Polycystic Kidney Disease
Of all kidney-related health problems, one of the most common is Polycystic Kidney Disease, or PKD, which is the fourth leading cause of kidney failure. It affects all races and is found equally in men and women. It's an inherited disorder which results in noncancerous sacs containing water-like fluid forming on the kidneys. These sacs can slowly replace much of the kidneys, leading to a serious loss of kidney function. A significant percentage of people with this condition suffer kidney failure by the age of 60. The disease has no cure at this time, but there are a number of treatments which can be used.

The kidneys are not the only organs which are in jeopardy from PKD. The disease can spread, causing cysts to develop in the liver, pancreas, spleen, ovaries, and large bowel. Cysts can also appear in the brain, possibly resulting in an aneurysm, or in the heart, which can lead to a heart murmur.

There are a number of symptoms associated with PKD, such as high blood pressure, headaches, back or side pain, a swollen abdomen, blood in the urine, frequent bladder or kidney infections, and a fluttering or pounding in the chest. These are all indications that a patient may have PKD, but the most effective, reliable, inexpensive, and non-invasive way to diagnose PKD is through the use of a thorough ultrasound examination. In some instances, a CT scan and an MRI may be able to detect smaller cysts that can be missed by an ultrasound.

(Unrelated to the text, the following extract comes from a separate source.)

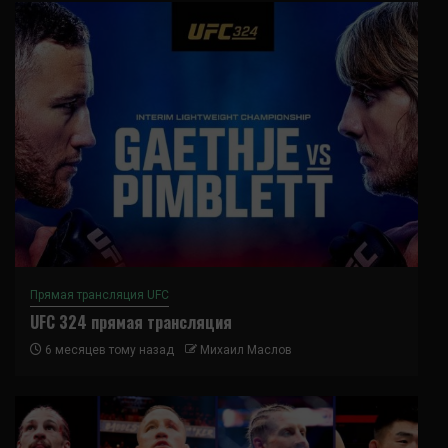
Прямая трансляция UFC
UFC 324 прямая трансляция
6 месяцев тому назад
Михаил Маслов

Although PKD is a chronic condition, there are a number of ways to deal with it. Among the more successful methods are medication to help control the associated high blood pressure, pain relievers, and surgical cyst removal. Some basic lifestyle changes may also help reduce serious kidney damage. As the kidneys lose more function, dialysis may be called for, and a kidney transplant might be needed at some point.

The basic cause of PKD is an irregularity at the genetic level, passed on by either or both parents. There is a form of PKD which is the result of spontaneous genetic mutation, but that is extremely rare. If either of your parents has PKD, you should be vigilant for symptoms and see a doctor if any of them develop. There are several different varieties of PKD and a treatment plan will depend on the variant you have. Your physician will most likely refer you to a Nephrologist who specializes in kidney ailments and he will determine the best course of action.